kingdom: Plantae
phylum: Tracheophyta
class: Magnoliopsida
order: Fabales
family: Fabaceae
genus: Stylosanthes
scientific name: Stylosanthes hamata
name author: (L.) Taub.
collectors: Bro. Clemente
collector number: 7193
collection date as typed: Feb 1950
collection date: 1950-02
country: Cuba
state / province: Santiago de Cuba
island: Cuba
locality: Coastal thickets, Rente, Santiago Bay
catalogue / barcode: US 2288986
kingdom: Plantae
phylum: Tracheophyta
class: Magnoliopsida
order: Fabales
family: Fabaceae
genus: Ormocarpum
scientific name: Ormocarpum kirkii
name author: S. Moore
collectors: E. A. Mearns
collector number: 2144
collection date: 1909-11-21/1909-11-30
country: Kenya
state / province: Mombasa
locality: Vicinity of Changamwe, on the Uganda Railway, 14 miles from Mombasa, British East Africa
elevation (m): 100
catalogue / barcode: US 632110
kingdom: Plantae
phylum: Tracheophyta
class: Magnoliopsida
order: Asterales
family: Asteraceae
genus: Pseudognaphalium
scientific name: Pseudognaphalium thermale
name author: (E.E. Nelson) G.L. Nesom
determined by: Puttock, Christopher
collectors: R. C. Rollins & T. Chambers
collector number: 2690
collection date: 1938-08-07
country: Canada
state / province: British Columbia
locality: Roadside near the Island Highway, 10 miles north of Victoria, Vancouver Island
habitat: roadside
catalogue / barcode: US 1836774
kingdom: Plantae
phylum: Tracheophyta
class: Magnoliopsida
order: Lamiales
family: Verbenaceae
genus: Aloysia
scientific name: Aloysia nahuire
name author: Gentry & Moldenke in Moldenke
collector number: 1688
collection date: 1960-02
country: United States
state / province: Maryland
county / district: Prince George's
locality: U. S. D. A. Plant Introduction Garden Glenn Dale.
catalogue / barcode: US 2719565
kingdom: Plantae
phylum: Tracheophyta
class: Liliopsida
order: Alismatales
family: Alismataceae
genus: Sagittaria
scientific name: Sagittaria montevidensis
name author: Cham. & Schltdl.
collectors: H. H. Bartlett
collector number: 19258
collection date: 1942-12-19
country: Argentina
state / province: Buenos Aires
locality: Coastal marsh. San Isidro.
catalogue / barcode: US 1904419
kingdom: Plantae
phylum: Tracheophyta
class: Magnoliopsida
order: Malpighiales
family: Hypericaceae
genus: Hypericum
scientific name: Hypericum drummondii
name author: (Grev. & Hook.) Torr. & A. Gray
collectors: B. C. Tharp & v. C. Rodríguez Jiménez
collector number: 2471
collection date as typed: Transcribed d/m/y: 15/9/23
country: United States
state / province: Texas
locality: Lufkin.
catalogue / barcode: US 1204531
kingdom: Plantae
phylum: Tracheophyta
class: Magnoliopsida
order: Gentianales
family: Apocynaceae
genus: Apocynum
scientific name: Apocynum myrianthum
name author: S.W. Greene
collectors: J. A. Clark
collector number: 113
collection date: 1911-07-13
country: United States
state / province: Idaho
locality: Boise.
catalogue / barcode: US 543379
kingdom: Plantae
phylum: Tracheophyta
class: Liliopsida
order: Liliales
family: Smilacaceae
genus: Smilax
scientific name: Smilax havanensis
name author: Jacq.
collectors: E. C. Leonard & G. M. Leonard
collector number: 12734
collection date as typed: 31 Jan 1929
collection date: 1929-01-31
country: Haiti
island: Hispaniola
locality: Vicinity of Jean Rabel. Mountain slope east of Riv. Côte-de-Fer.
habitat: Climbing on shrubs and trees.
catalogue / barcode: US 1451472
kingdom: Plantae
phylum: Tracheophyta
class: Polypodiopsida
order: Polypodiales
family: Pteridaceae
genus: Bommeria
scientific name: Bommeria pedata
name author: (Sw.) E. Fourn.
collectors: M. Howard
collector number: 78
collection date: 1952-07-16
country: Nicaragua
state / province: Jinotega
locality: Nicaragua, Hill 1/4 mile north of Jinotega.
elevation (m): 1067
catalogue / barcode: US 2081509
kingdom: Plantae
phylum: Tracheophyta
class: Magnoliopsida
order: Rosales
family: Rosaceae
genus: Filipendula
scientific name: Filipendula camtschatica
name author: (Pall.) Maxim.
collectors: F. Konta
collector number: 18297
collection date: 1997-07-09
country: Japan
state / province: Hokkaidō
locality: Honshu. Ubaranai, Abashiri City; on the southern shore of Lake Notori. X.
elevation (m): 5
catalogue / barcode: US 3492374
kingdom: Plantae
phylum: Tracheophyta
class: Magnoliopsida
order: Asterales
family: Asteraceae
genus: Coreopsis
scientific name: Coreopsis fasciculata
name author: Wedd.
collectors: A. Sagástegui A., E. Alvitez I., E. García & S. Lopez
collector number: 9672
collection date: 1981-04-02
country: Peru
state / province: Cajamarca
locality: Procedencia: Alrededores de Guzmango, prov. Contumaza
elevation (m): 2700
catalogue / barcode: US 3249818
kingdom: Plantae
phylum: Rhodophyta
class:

__________

### EXERCICE
Mettez toutes les lignes du relevé sous forme de tableau JSON de chaînes, à raison d'une chaîne par ligne. Laissez de côté les lignes vides.

### RÉSULTAT COMPLET
[
  "kingdom: Plantae",
  "phylum: Tracheophyta",
  "class: Magnoliopsida",
  "order: Fabales",
  "family: Fabaceae",
  "genus: Stylosanthes",
  "scientific name: Stylosanthes hamata",
  "name author: (L.) Taub.",
  "collectors: Bro. Clemente",
  "collector number: 7193",
  "collection date as typed: Feb 1950",
  "collection date: 1950-02",
  "country: Cuba",
  "state / province: Santiago de Cuba",
  "island: Cuba",
  "locality: Coastal thickets, Rente, Santiago Bay",
  "catalogue / barcode: US 2288986",
  "kingdom: Plantae",
  "phylum: Tracheophyta",
  "class: Magnoliopsida",
  "order: Fabales",
  "family: Fabaceae",
  "genus: Ormocarpum",
  "scientific name: Ormocarpum kirkii",
  "name author: S. Moore",
  "collectors: E. A. Mearns",
  "collector number: 2144",
  "collection date: 1909-11-21/1909-11-30",
  "country: Kenya",
  "state / province: Mombasa",
  "locality: Vicinity of Changamwe, on the Uganda Railway, 14 miles from Mombasa, British East Africa",
  "elevation (m): 100",
  "catalogue / barcode: US 632110",
  "kingdom: Plantae",
  "phylum: Tracheophyta",
  "class: Magnoliopsida",
  "order: Asterales",
  "family: Asteraceae",
  "genus: Pseudognaphalium",
  "scientific name: Pseudognaphalium thermale",
  "name author: (E.E. Nelson) G.L. Nesom",
  "determined by: Puttock, Christopher",
  "collectors: R. C. Rollins & T. Chambers",
  "collector number: 2690",
  "collection date: 1938-08-07",
  "country: Canada",
  "state / province: British Columbia",
  "locality: Roadside near the Island Highway, 10 miles north of Victoria, Vancouver Island",
  "habitat: roadside",
  "catalogue / barcode: US 1836774",
  "kingdom: Plantae",
  "phylum: Tracheophyta",
  "class: Magnoliopsida",
  "order: Lamiales",
  "family: Verbenaceae",
  "genus: Aloysia",
  "scientific name: Aloysia nahuire",
  "name author: Gentry & Moldenke in Moldenke",
  "collector number: 1688",
  "collection date: 1960-02",
  "country: United States",
  "state / province: Maryland",
  "county / district: Prince George's",
  "locality: U. S. D. A. Plant Introduction Garden Glenn Dale.",
  "catalogue / barcode: US 2719565",
  "kingdom: Plantae",
  "phylum: Tracheophyta",
  "class: Liliopsida",
  "order: Alismatales",
  "family: Alismataceae",
  "genus: Sagittaria",
  "scientific name: Sagittaria montevidensis",
  "name author: Cham. & Schltdl.",
  "collectors: H. H. Bartlett",
  "collector number: 19258",
  "collection date: 1942-12-19",
  "country: Argentina",
  "state / province: Buenos Aires",
  "locality: Coastal marsh. San Isidro.",
  "catalogue / barcode: US 1904419",
  "kingdom: Plantae",
  "phylum: Tracheophyta",
  "class: Magnoliopsida",
  "order: Malpighiales",
  "family: Hypericaceae",
  "genus: Hypericum",
  "scientific name: Hypericum drummondii",
  "name author: (Grev. & Hook.) Torr. & A. Gray",
  "collectors: B. C. Tharp & v. C. Rodríguez Jiménez",
  "collector number: 2471",
  "collection date as typed: Transcribed d/m/y: 15/9/23",
  "country: United States",
  "state / province: Texas",
  "locality: Lufkin.",
  "catalogue / barcode: US 1204531",
  "kingdom: Plantae",
  "phylum: Tracheophyta",
  "class: Magnoliopsida",
  "order: Gentianales",
  "family: Apocynaceae",
  "genus: Apocynum",
  "scientific name: Apocynum myrianthum",
  "name author: S.W. Greene",
  "collectors: J. A. Clark",
  "collector number: 113",
  "collection date: 1911-07-13",
  "country: United States",
  "state / province: Idaho",
  "locality: Boise.",
  "catalogue / barcode: US 543379",
  "kingdom: Plantae",
  "phylum: Tracheophyta",
  "class: Liliopsida",
  "order: Liliales",
  "family: Smilacaceae",
  "genus: Smilax",
  "scientific name: Smilax havanensis",
  "name author: Jacq.",
  "collectors: E. C. Leonard & G. M. Leonard",
  "collector number: 12734",
  "collection date as typed: 31 Jan 1929",
  "collection date: 1929-01-31",
  "country: Haiti",
  "island: Hispaniola",
  "locality: Vicinity of Jean Rabel. Mountain slope east of Riv. Côte-de-Fer.",
  "habitat: Climbing on shrubs and trees.",
  "catalogue / barcode: US 1451472",
  "kingdom: Plantae",
  "phylum: Tracheophyta",
  "class: Polypodiopsida",
  "order: Polypodiales",
  "family: Pteridaceae",
  "genus: Bommeria",
  "scientific name: Bommeria pedata",
  "name author: (Sw.) E. Fourn.",
  "collectors: M. Howard",
  "collector number: 78",
  "collection date: 1952-07-16",
  "country: Nicaragua",
  "state / province: Jinotega",
  "locality: Nicaragua, Hill 1/4 mile north of Jinotega.",
  "elevation (m): 1067",
  "catalogue / barcode: US 2081509",
  "kingdom: Plantae",
  "phylum: Tracheophyta",
  "class: Magnoliopsida",
  "order: Rosales",
  "family: Rosaceae",
  "genus: Filipendula",
  "scientific name: Filipendula camtschatica",
  "name author: (Pall.) Maxim.",
  "collectors: F. Konta",
  "collector number: 18297",
  "collection date: 1997-07-09",
  "country: Japan",
  "state / province: Hokkaidō",
  "locality: Honshu. Ubaranai, Abashiri City; on the southern shore of Lake Notori. X.",
  "elevation (m): 5",
  "catalogue / barcode: US 3492374",
  "kingdom: Plantae",
  "phylum: Tracheophyta",
  "class: Magnoliopsida",
  "order: Asterales",
  "family: Asteraceae",
  "genus: Coreopsis",
  "scientific name: Coreopsis fasciculata",
  "name author: Wedd.",
  "collectors: A. Sagástegui A., E. Alvitez I., E. García & S. Lopez",
  "collector number: 9672",
  "collection date: 1981-04-02",
  "country: Peru",
  "state / province: Cajamarca",
  "locality: Procedencia: Alrededores de Guzmango, prov. Contumaza",
  "elevation (m): 2700",
  "catalogue / barcode: US 3249818",
  "kingdom: Plantae",
  "phylum: Rhodophyta",
  "class:"
]